In contrast, Miranda July's films serve the mess of personal relationships up raw, but laces them with an edge of pop quaintness that basically tells us that people are strange and that it will probably be all right in the end. With its quietly pretty flower motif, Paul Sietsema's film "Untitled (Beautiful Place)" might at first view be associated with the same brand of tensely cultivated innocence, but extended exposure changes all that. The film gives little apart from the idiosyncratic, oblique and obsessive relationship it establishes with the painstakingly constructed plants it inspects from every angle in a flickering light that seem to make the very access to visibility precarious.
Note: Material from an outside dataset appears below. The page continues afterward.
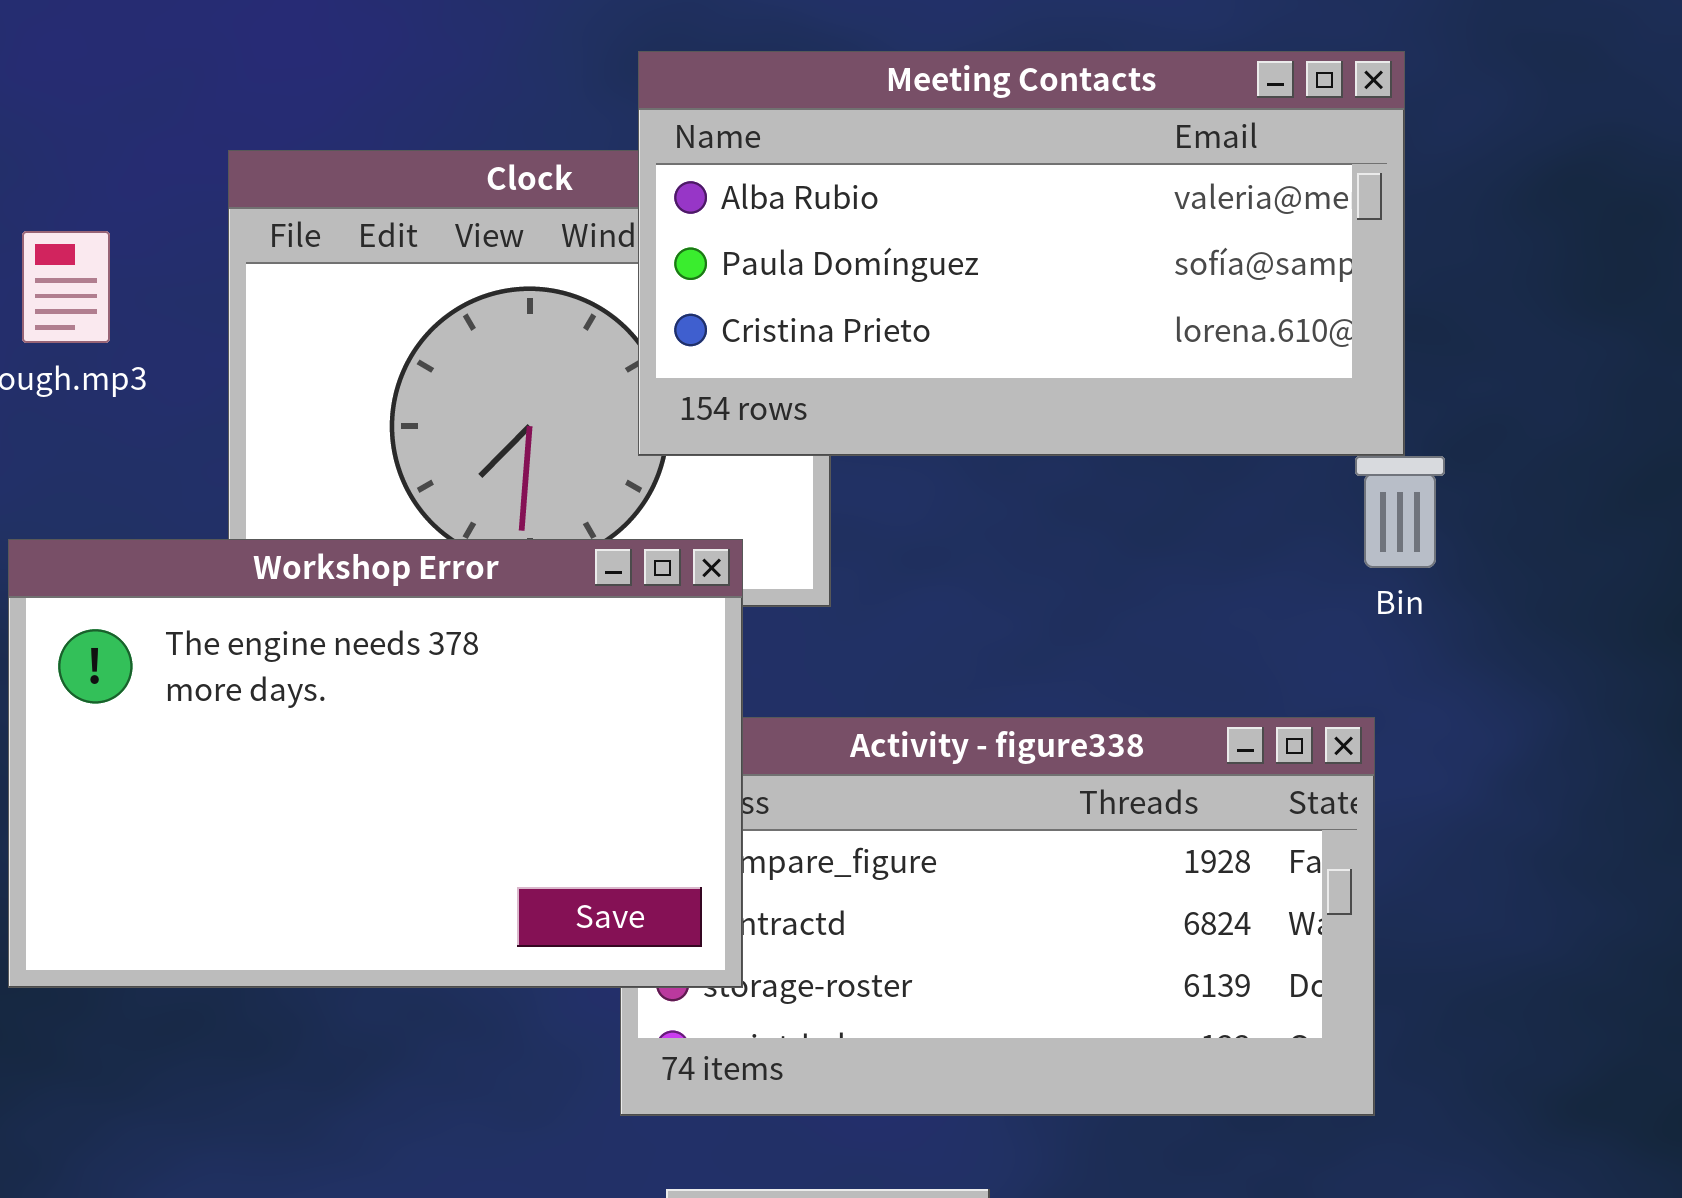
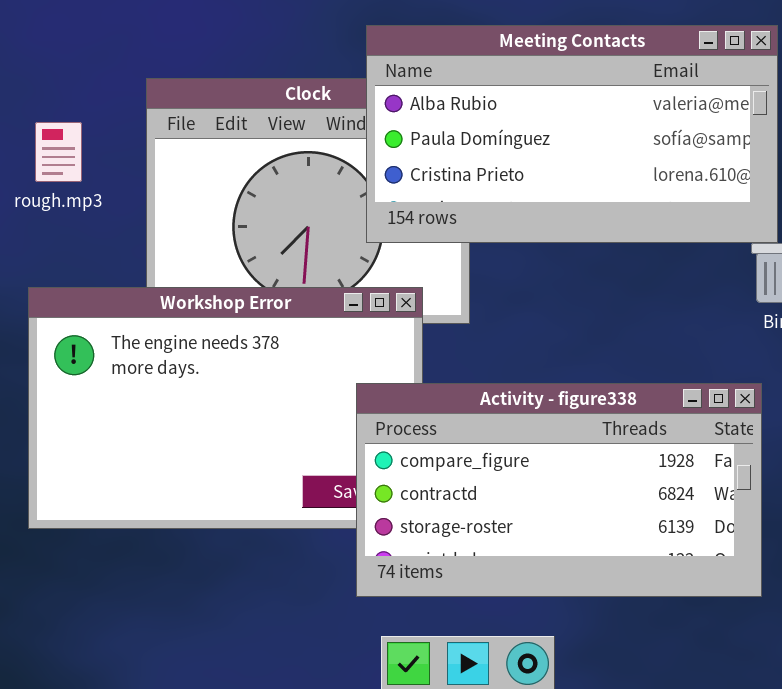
Activity - figure338: [620,717,1375,1116] -> [356,383,762,597], raised

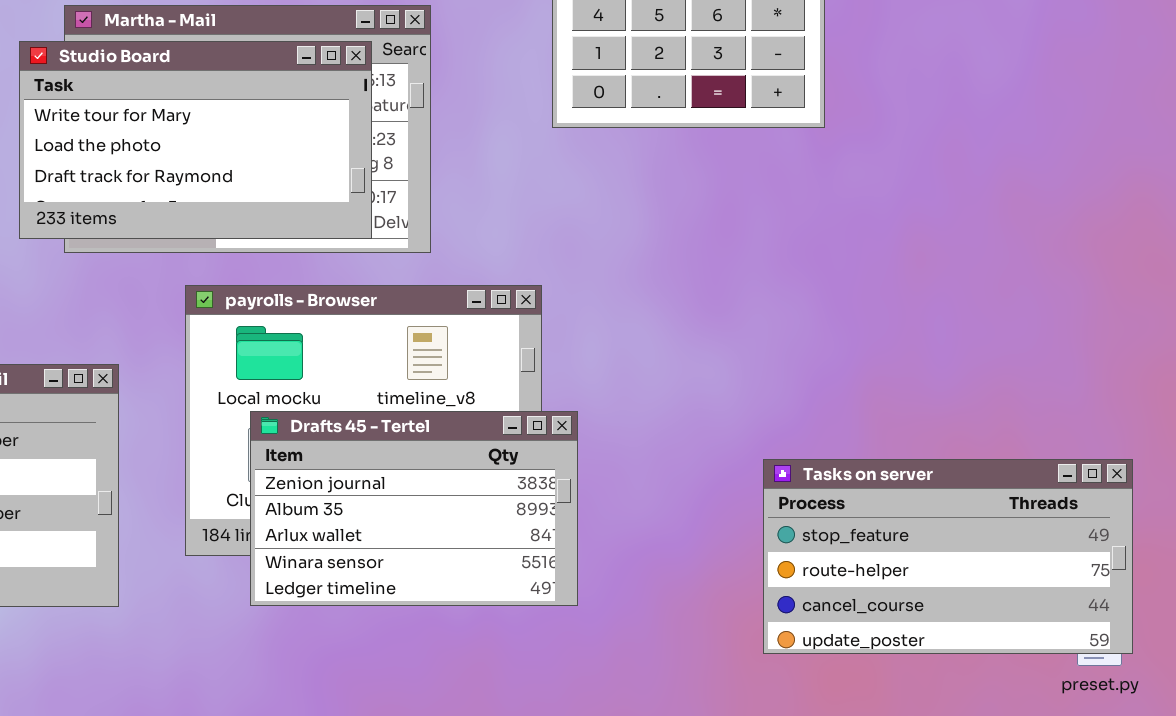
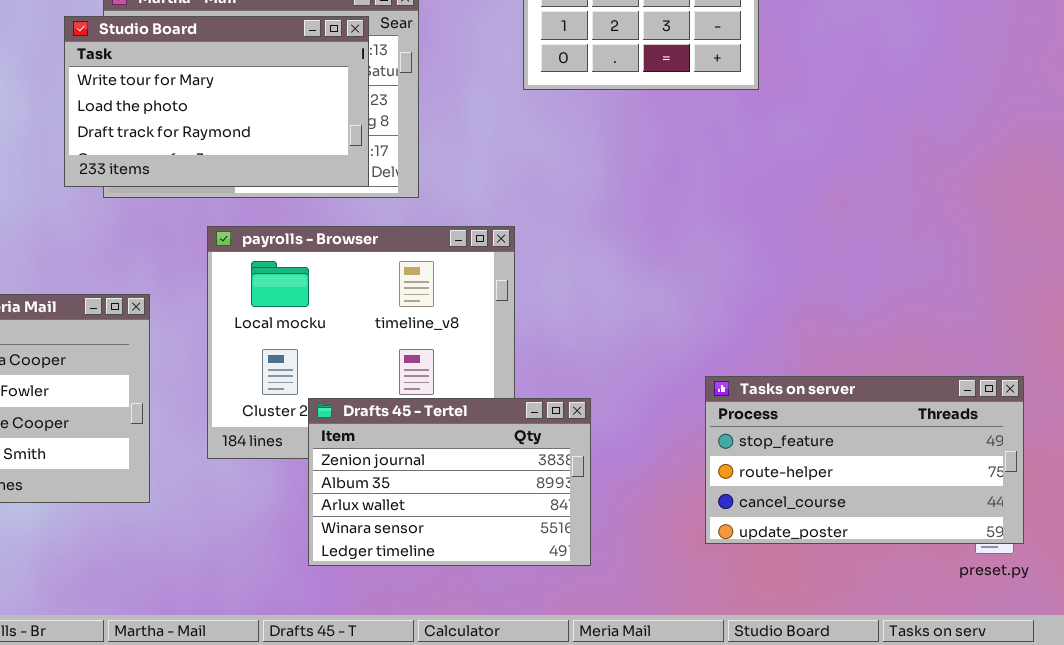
Drafts 45 - Tertel: [250,411,578,606] -> [308,398,591,566], moved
The film is a world truly folded in on itself and offering itself up for reflection as precisely that. This has nothing to do with formalist or conceptualist tautologies - i.e. with producing more or less convincing figures of aesthetic self-containment: Sietsema's work seems, rather, to observe the very gestures and conditions of withdrawal itself. To say that this is all a far cry from the recent surge of art activism would then simply be to state the obvious. A more pressing task would be to search for the implications - or potential - of this newly minted politics of ambivalent withdrawal. "Young" American art may not exactly deliver as expected, but this fact leads to a questioning of that expectation itself. Given half a chance, the exhibition is actually a reminder not to foreclose on the issue of the politics of the aesthetic.